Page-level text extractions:
·····

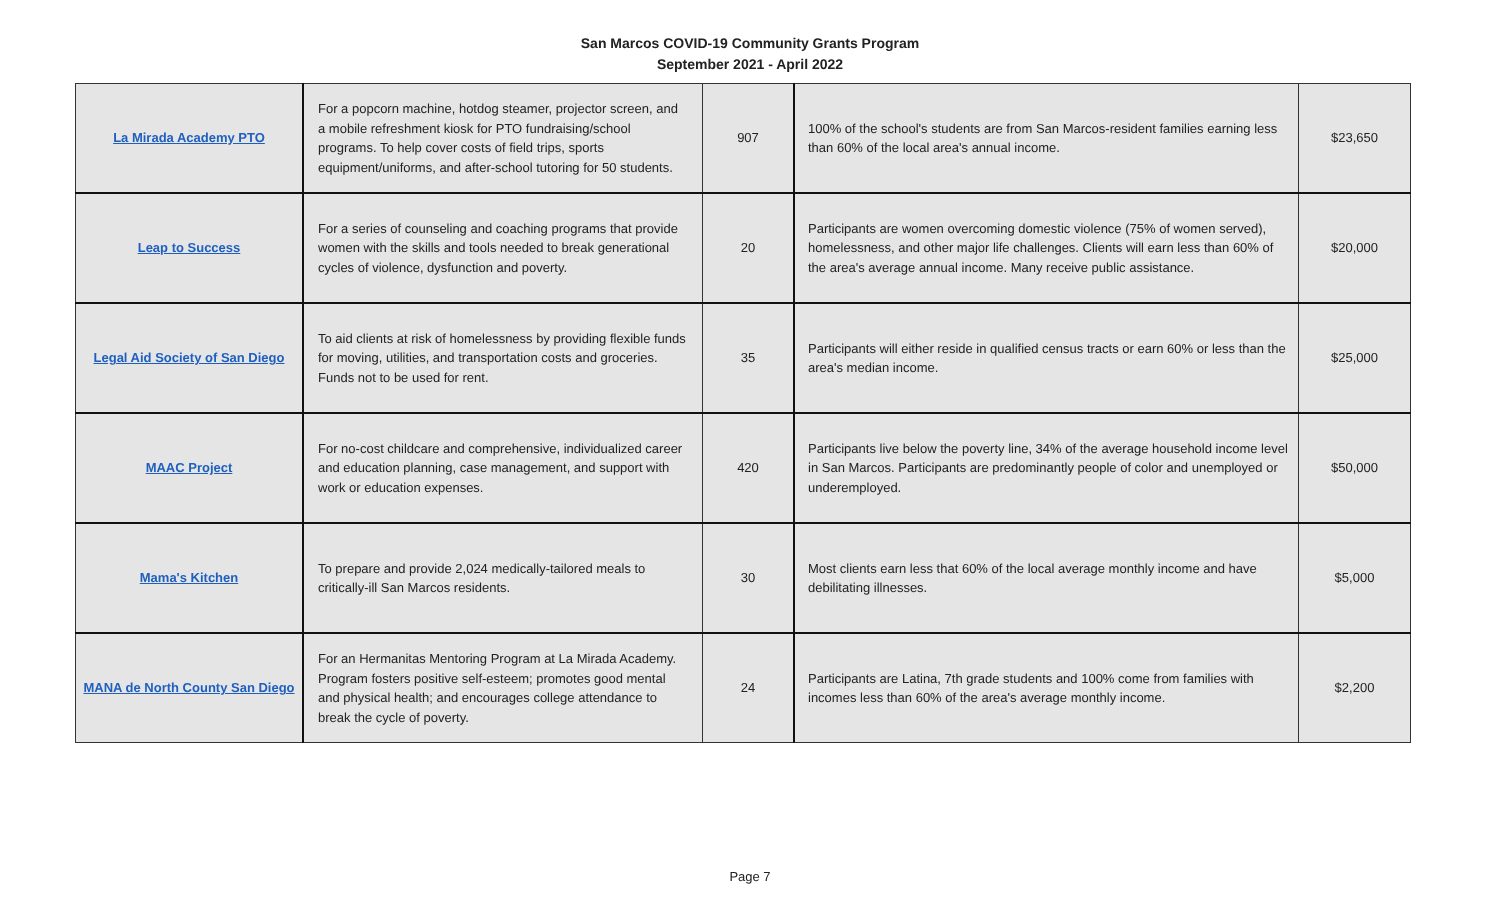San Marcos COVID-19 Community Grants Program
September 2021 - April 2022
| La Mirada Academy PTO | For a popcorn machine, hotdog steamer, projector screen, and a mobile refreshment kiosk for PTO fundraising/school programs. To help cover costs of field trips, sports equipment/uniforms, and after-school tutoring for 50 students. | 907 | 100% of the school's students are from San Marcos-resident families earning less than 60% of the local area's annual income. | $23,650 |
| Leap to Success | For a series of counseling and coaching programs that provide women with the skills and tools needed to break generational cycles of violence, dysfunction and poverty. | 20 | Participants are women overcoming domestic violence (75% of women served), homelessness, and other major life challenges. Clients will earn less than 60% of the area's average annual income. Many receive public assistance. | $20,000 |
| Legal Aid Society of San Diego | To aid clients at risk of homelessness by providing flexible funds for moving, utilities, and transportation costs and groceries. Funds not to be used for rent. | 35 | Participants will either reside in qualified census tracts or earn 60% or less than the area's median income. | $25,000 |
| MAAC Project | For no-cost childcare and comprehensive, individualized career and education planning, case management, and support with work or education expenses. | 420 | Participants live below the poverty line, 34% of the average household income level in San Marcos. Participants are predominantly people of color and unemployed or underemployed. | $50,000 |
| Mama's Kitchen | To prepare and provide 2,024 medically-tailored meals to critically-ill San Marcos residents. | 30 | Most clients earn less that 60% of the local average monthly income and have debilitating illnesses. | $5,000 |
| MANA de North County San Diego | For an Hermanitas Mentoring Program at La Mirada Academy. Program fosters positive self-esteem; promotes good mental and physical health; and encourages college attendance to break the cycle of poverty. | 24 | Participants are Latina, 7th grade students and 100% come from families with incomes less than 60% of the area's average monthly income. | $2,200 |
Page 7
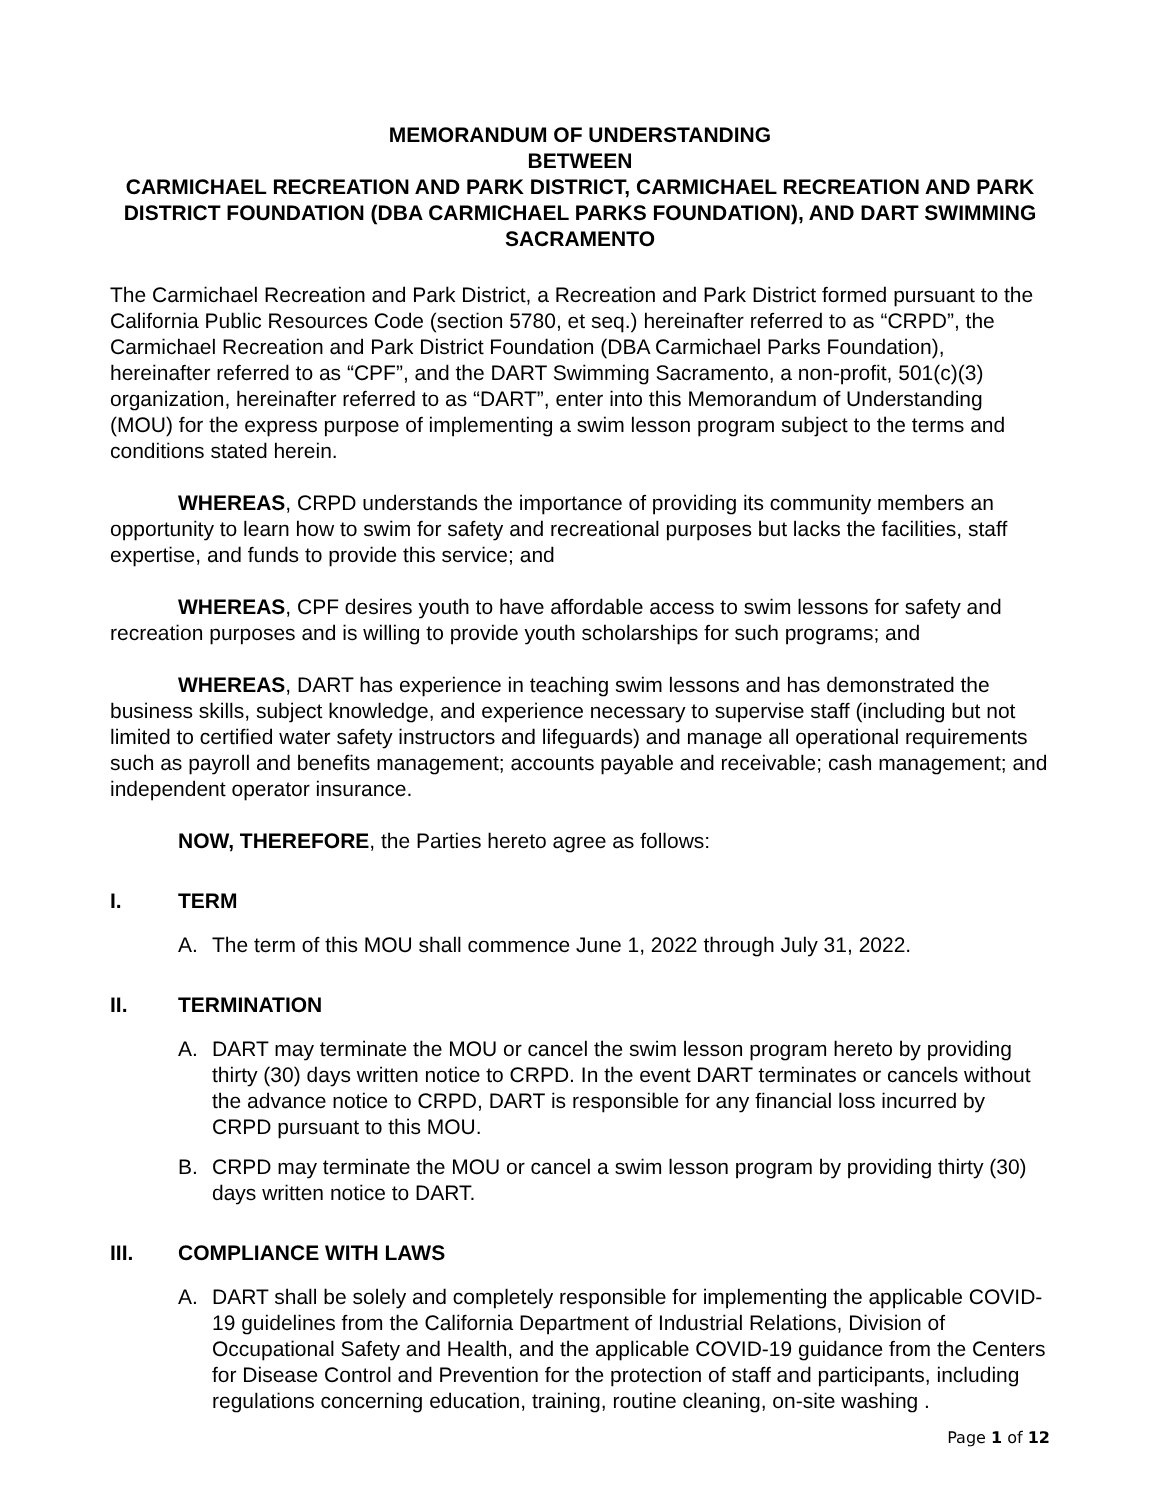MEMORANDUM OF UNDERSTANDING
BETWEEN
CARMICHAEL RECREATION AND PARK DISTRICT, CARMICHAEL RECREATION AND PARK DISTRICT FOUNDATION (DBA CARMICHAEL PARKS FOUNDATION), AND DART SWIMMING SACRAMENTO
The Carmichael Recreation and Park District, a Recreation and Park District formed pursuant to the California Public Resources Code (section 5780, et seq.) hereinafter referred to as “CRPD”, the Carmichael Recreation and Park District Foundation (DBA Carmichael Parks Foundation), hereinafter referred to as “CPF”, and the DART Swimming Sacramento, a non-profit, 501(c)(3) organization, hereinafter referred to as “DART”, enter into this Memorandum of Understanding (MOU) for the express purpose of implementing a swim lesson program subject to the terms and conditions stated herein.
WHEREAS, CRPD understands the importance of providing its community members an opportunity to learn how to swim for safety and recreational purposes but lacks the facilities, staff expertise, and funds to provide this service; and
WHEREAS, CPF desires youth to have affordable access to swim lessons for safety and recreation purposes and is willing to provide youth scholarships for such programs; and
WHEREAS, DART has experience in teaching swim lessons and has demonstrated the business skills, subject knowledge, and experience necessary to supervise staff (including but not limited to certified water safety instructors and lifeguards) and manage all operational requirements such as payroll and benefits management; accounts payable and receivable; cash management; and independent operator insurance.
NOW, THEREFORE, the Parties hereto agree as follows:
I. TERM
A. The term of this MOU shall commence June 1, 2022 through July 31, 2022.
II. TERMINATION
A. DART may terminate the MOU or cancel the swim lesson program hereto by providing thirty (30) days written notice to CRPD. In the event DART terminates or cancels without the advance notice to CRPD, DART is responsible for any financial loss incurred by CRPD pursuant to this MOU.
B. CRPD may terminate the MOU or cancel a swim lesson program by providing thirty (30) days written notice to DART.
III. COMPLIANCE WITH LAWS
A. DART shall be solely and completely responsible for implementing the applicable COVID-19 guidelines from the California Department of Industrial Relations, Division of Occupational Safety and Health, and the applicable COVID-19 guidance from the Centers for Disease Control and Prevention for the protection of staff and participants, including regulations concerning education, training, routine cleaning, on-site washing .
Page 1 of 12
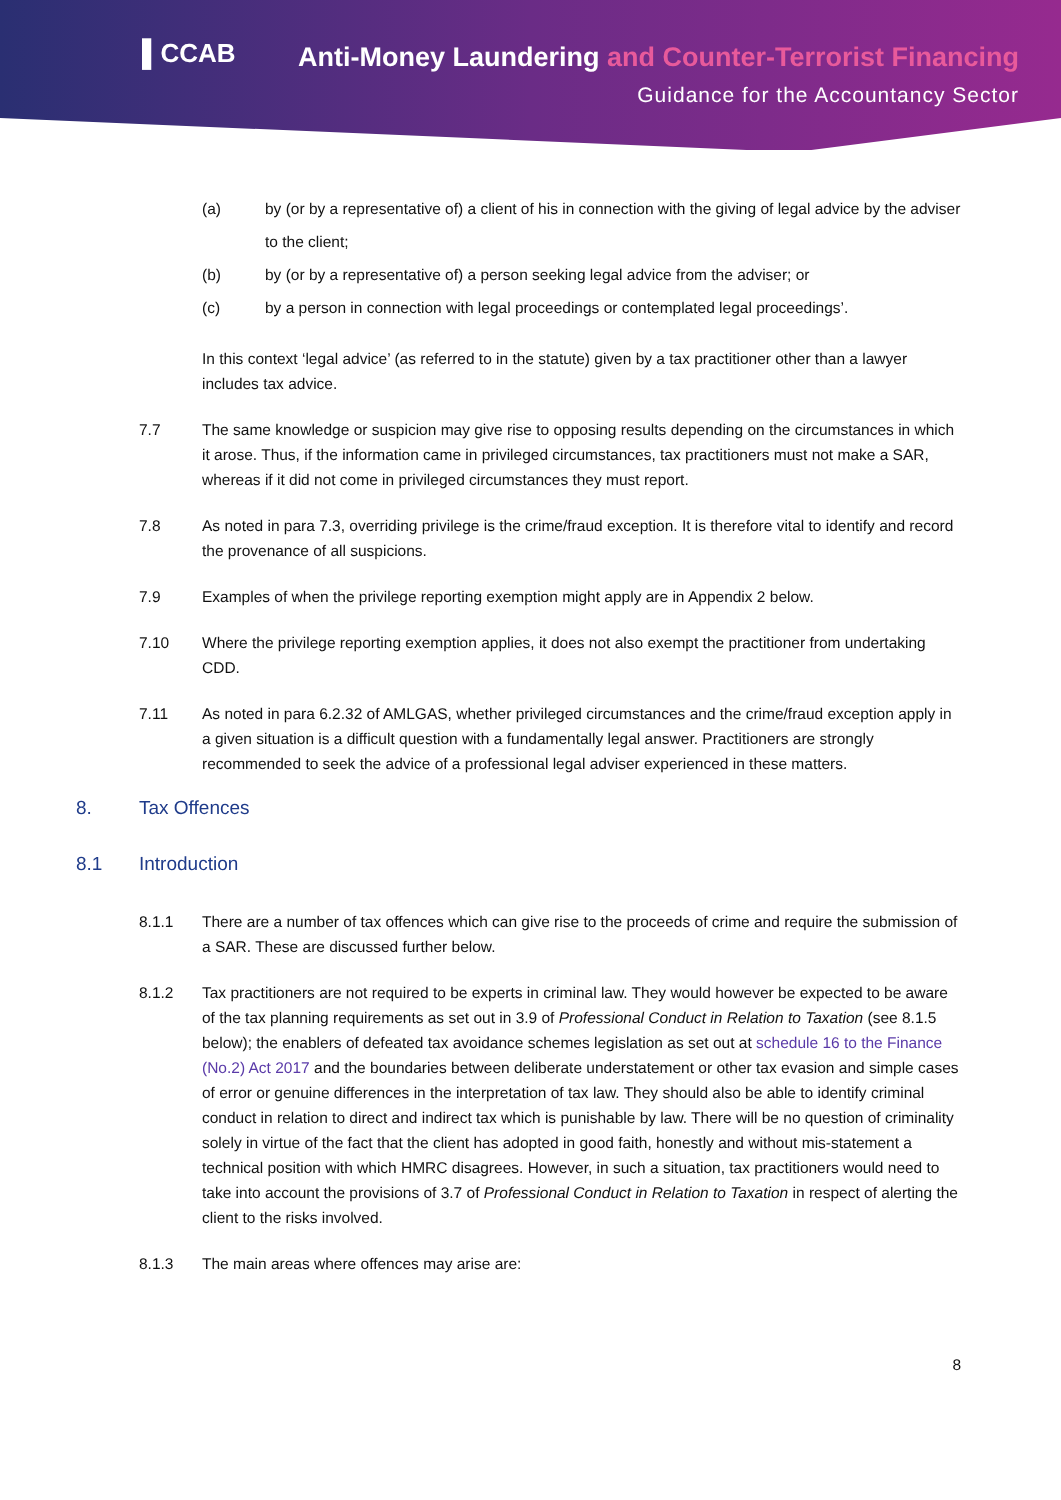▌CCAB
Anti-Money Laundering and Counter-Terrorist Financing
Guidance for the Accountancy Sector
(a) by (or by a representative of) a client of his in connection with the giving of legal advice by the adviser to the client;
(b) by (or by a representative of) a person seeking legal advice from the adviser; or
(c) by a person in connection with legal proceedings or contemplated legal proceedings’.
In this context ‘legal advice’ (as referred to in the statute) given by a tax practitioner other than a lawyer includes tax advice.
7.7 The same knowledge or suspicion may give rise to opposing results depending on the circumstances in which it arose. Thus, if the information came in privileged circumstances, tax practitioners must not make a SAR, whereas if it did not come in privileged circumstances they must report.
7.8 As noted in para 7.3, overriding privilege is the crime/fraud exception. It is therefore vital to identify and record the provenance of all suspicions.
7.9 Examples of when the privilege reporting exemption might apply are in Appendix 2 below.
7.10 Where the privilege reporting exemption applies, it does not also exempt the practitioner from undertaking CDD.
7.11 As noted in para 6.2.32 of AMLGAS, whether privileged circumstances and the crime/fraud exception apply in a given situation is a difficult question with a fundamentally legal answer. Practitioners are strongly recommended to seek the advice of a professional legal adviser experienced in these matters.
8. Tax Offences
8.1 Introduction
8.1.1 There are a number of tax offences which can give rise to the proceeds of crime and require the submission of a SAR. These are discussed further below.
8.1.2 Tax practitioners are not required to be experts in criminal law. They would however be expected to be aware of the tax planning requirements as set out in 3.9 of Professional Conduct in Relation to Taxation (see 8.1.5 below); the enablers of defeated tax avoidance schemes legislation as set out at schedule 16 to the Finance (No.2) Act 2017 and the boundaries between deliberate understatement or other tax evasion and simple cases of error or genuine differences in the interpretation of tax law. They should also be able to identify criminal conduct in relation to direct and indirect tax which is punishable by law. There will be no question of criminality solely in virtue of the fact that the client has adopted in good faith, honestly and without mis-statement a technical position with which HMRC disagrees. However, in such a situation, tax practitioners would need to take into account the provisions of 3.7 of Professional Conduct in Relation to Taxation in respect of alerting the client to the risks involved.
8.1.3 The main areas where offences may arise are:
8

·····

## About this task:
Check each line above for the word "referred" and say how many have it, with nothing else.

## Exercise response:
2